• _What you have to do_
Please render the lines that begin with the one containing "kingdom: Plantae" and end with the one containing "locality: About 10 km. NW of Grabo.", both included, as a Markdown table with the columns Row and Line, leaving out any blank lines.

• _Given data_
»»
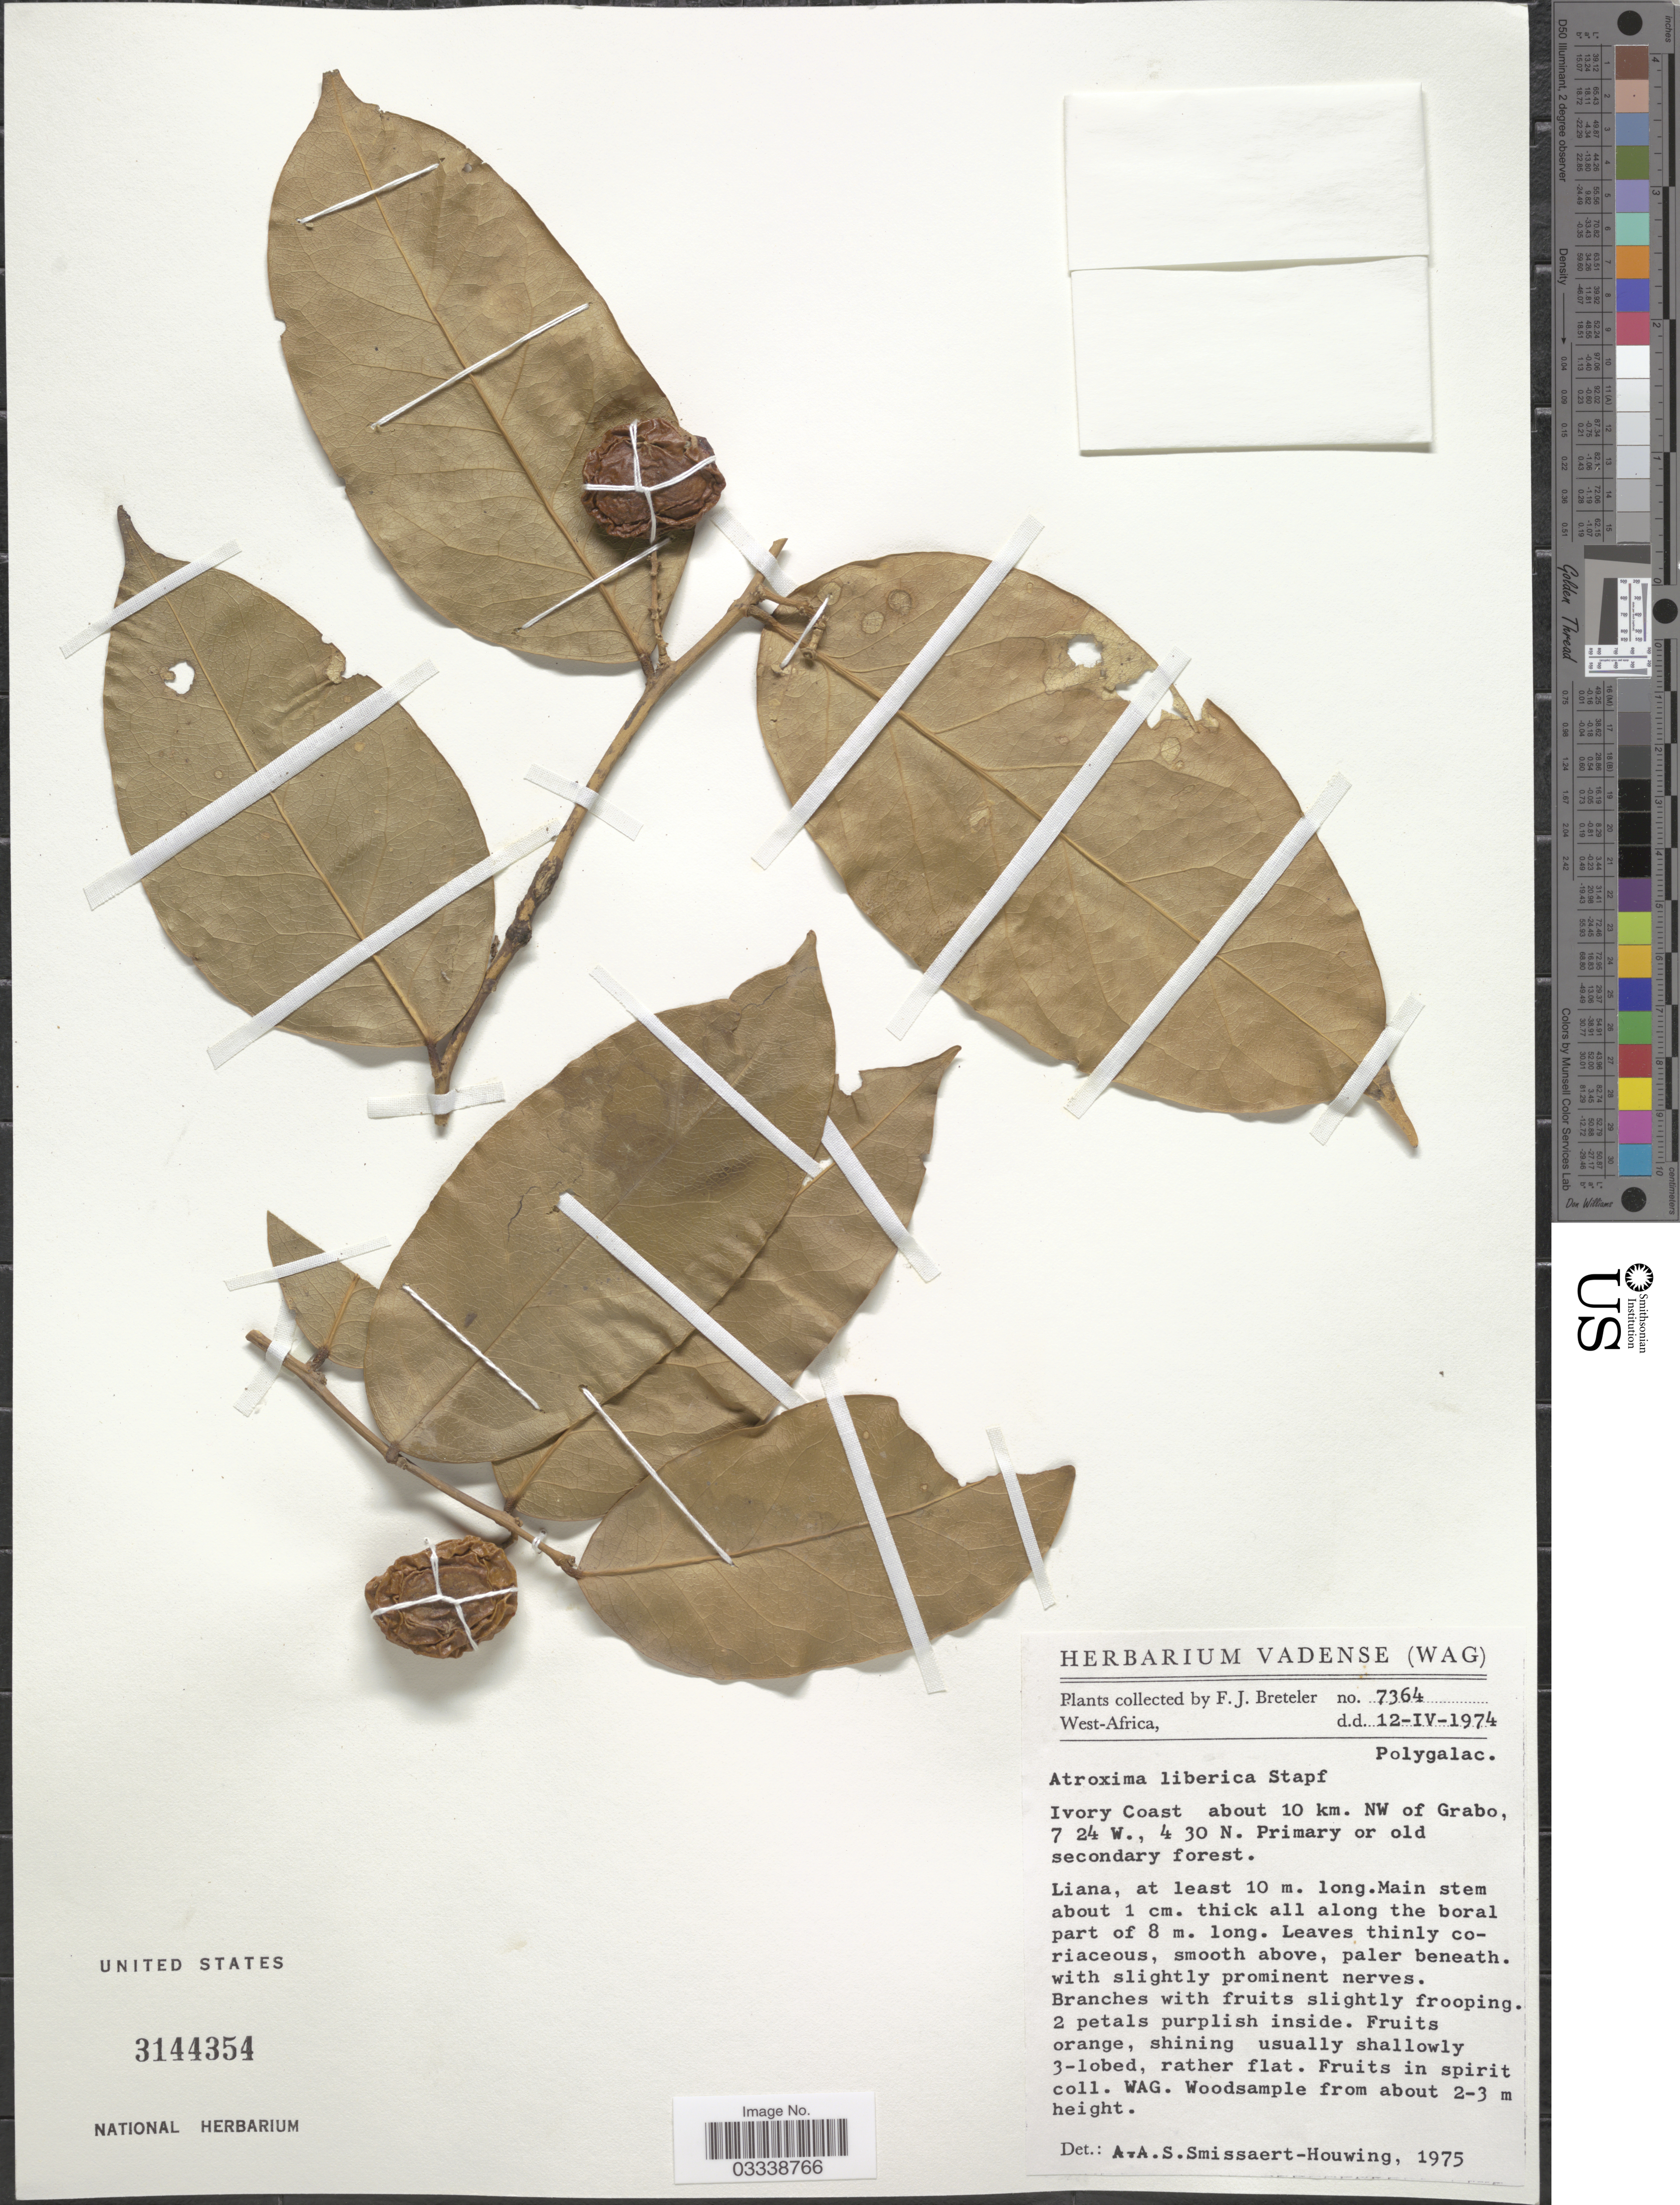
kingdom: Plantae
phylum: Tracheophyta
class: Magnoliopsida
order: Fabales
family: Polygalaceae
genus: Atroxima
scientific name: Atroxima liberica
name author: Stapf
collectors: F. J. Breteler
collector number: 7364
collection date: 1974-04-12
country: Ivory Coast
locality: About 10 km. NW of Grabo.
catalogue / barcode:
««
»»
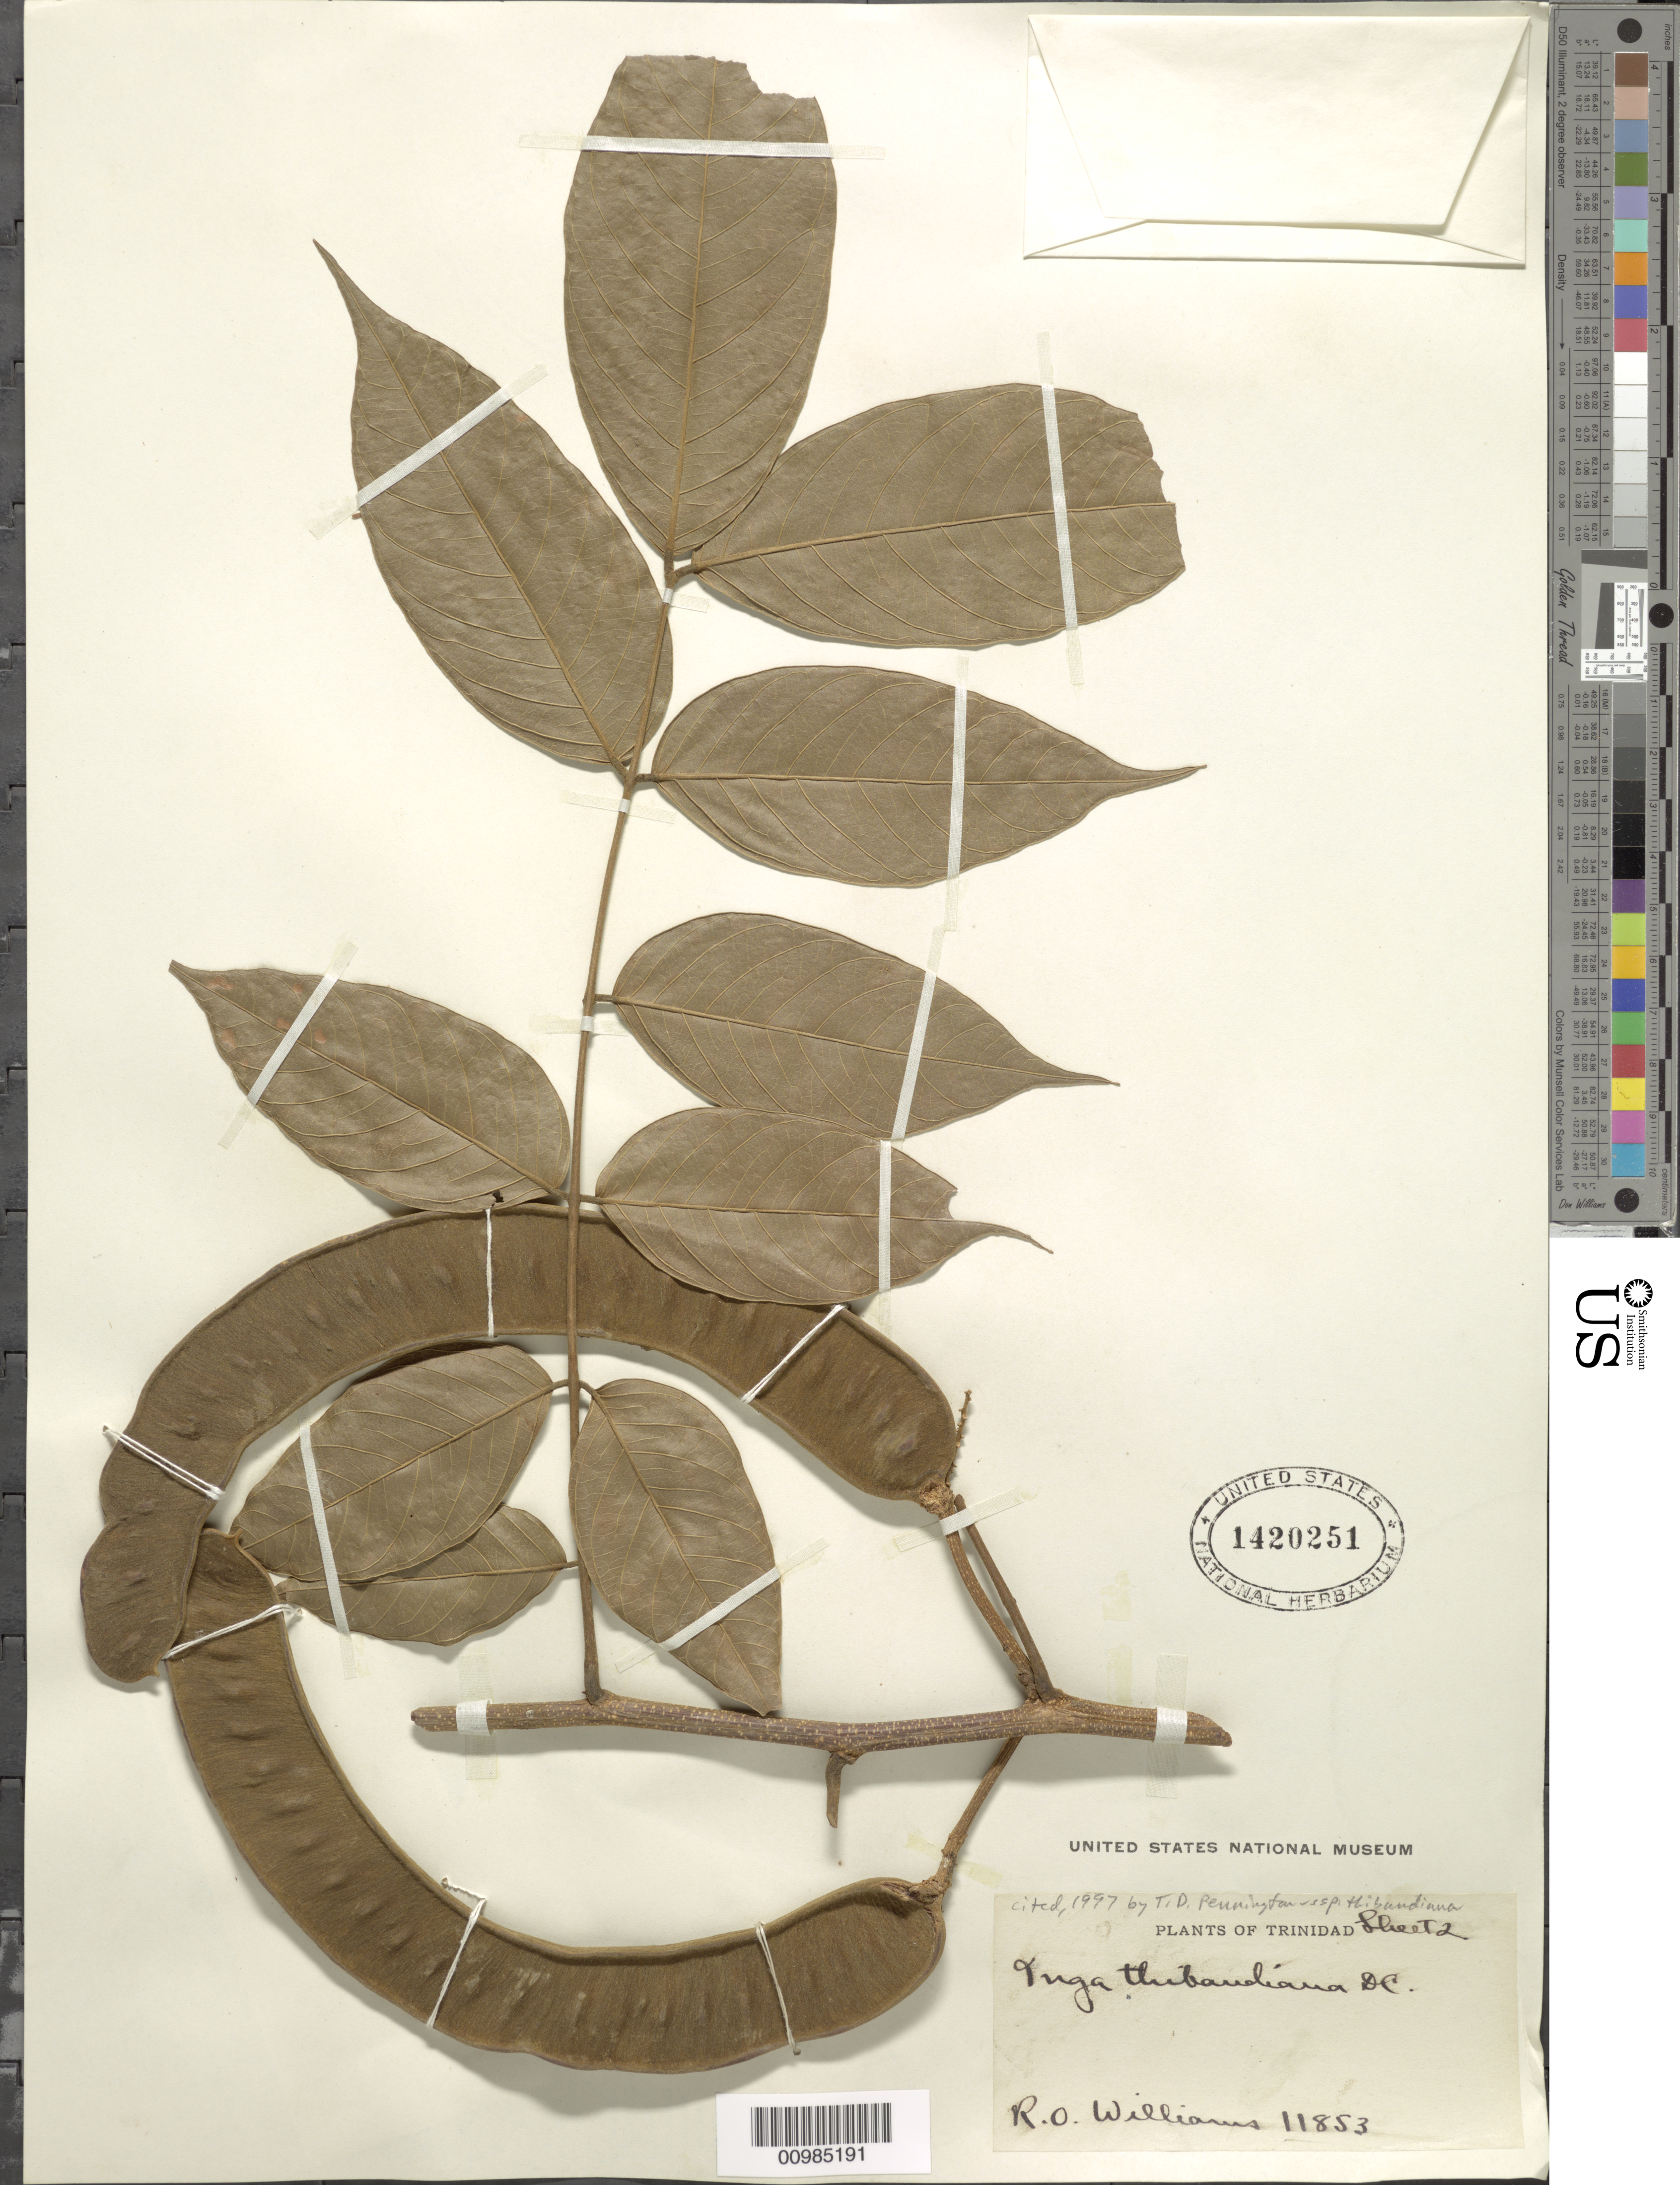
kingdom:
««
• _Correct response_
| Row | Line |
|---|---|
| 1 | kingdom: Plantae |
| 2 | phylum: Tracheophyta |
| 3 | class: Magnoliopsida |
| 4 | order: Fabales |
| 5 | family: Polygalaceae |
| 6 | genus: Atroxima |
| 7 | scientific name: Atroxima liberica |
| 8 | name author: Stapf |
| 9 | collectors: F. J. Breteler |
| 10 | collector number: 7364 |
| 11 | collection date: 1974-04-12 |
| 12 | country: Ivory Coast |
| 13 | locality: About 10 km. NW of Grabo. |